A.A.
Oluşturulma Tarihi: Haziran 20, 2008 00:00
Haberler, manşetler, içerikler yapılırken kadınlar, bireysel varlığı olmayan eş ve anne, magazin malzemesi, konu mankeni, cinsel nesne olarak kurgulanıyor ve tamamen yok sayılıyor.
Medya İzleme Grubu’nun (MEDİZ) yürüttüğü "Medyada Cinsiyetçiliğe Son" kampanyası kapsamında hazırlanan "Medyada Kadınların Temsil Biçimleri" araştırmasının sonuçları açıklandı.
Araştırmayı yapan
Galatasaray Üniversitesi İletişim Fakültesi Öğretim Üyesi Doç. Dr. Hülya Uğur Tanrıöver başkanlığındaki ekip tarafından hazırlanan araştırmanın sonuçları, gazeteciler Ferai Tınç, Ayşenur Arslan ve Şirin Payzın’ın da katıldığı basın toplantısında kamuoyuyla paylaşıldı.
Doç. Dr. Tanrıöver, araştırmanın bu yılın ocak ayında iki hafta boyunca 10 gazete, 5 radyo, 5 internet sitesi ve 5 televizyon kanalının izlenmesiyle yapıldığını belirterek "Araştırma sonuçları da gösterdi, medya erkeklerin egemenliğinde. Medyanın genelinde kadınların aleyhine cinsiyetçi bir söylem egemen.

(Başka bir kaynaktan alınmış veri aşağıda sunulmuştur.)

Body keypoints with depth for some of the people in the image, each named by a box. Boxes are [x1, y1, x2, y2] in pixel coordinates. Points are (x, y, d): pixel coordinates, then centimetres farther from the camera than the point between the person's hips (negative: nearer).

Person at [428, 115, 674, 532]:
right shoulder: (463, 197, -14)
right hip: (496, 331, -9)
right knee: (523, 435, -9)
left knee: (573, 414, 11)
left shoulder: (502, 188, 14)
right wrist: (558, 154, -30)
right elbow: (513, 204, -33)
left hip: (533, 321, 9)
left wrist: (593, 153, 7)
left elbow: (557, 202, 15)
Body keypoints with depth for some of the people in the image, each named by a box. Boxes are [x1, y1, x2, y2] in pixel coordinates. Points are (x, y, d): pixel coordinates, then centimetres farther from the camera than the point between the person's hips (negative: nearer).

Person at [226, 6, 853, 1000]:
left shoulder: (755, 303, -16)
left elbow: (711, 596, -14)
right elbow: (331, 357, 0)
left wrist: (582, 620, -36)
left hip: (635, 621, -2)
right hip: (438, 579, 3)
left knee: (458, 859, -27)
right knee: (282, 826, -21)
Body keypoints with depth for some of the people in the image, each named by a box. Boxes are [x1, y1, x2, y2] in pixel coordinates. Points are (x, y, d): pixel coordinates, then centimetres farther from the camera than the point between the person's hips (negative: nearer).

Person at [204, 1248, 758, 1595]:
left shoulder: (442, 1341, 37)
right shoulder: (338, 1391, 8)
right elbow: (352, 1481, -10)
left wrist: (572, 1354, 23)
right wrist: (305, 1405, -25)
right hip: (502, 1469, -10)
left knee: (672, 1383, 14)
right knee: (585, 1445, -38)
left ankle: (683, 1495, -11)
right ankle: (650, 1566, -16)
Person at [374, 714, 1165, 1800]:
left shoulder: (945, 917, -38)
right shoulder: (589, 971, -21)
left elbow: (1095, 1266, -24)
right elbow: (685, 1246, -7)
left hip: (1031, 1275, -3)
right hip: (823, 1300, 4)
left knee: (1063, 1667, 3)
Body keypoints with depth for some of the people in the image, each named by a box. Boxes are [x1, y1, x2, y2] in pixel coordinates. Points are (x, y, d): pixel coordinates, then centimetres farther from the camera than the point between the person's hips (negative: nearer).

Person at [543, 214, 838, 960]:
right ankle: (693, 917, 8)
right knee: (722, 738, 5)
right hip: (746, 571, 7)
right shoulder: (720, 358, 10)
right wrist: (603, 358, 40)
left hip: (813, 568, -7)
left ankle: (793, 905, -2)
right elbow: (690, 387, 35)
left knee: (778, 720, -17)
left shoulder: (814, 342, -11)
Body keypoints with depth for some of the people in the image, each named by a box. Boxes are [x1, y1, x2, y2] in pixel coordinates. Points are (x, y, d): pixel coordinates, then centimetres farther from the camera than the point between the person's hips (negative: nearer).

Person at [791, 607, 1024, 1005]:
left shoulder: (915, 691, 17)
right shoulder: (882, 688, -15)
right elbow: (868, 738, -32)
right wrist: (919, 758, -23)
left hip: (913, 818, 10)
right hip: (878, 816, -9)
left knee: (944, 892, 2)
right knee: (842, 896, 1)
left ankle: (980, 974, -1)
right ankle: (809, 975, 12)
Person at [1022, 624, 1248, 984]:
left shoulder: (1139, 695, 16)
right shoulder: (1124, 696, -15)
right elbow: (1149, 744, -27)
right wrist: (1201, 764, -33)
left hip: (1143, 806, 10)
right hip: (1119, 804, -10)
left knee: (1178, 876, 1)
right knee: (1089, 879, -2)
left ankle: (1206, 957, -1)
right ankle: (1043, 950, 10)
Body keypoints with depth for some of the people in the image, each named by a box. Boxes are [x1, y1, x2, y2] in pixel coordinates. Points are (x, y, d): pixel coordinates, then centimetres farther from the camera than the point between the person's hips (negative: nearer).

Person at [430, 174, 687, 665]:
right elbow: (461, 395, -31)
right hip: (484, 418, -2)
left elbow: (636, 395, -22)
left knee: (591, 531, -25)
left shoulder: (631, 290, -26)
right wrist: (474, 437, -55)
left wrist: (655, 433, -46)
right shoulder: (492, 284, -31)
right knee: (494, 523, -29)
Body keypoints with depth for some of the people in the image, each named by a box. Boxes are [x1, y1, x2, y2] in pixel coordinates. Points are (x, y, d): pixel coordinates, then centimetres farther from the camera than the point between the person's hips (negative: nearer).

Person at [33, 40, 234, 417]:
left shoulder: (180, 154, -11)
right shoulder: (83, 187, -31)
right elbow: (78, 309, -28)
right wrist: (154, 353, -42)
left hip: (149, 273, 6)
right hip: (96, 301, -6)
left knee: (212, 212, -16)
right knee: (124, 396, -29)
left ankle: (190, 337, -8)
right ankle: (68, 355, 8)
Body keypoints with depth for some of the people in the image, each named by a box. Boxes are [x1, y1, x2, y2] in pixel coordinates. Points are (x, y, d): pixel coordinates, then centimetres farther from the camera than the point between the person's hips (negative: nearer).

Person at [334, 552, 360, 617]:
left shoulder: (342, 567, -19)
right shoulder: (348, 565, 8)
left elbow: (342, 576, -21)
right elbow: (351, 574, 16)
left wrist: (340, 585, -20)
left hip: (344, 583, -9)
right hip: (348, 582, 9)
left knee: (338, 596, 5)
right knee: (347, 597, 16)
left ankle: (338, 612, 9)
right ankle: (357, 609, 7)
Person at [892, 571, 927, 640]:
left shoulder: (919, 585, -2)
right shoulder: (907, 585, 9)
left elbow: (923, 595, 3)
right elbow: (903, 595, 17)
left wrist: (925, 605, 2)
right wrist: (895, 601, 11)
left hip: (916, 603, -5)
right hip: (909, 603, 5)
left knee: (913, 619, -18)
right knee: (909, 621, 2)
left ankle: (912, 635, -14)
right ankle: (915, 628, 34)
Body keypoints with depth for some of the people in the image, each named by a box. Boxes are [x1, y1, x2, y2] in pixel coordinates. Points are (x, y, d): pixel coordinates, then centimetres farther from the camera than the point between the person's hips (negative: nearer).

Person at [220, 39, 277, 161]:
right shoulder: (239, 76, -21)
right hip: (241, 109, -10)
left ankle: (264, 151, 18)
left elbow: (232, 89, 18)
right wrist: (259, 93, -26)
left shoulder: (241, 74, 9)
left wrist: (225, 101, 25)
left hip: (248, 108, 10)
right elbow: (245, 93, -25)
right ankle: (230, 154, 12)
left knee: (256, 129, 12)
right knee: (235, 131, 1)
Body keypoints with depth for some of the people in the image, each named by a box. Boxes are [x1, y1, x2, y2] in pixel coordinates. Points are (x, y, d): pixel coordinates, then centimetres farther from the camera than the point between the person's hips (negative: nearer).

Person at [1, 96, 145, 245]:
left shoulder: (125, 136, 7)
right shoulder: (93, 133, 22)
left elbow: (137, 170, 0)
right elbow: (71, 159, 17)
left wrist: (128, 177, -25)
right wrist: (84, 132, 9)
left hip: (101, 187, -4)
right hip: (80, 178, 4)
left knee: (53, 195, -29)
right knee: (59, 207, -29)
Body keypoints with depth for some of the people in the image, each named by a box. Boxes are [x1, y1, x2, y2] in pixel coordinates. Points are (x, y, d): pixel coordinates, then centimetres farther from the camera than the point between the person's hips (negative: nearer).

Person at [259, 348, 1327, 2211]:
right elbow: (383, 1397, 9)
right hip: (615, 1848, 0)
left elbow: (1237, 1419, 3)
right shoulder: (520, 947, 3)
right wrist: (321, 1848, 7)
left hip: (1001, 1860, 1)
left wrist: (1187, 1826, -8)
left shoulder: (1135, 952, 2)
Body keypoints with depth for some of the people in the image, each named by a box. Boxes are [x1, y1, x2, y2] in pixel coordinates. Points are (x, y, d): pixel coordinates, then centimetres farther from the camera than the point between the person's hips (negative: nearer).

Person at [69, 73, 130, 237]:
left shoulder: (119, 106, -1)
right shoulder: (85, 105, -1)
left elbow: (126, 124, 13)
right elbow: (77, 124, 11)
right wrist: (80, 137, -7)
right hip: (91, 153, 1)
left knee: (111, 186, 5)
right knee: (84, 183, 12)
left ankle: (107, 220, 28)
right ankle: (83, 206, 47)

Haberler, manşetler, içerikler yapılırken kadınlar, bireysel varlığı olmayan eş ve anne,
magazin malzemesi, konu mankeni, cinsel nesne olarak kurgulanıyor ve tamamen yok sayılıyor" dedi. Tanrıöver, araştırmanın, üniversitelerde başörtüsü konusunun TBMM’de görüşüldüğü dönemi kapsadığına dikkat çekerek, şunları kaydetti:
"Başörtüsü gündemin en temel maddelerinden biri olmasına karşın, kadınların örgüt ve eylemlerine ilişkin haberlerin temsil oranının yüzde 2’nin üzerine çıkmaması ilginçtir. Hatta siyasal duruşu ve iktidarla ilişkileri nedeniyle başörtüsü yasasının kaldırılmasından yana olan medyalarda bile, haklarını talep eden kadınların eylemlerinde, konu üzerine fikir yürüten erkek yorumculara yer verilmesi dikkat çekicidir."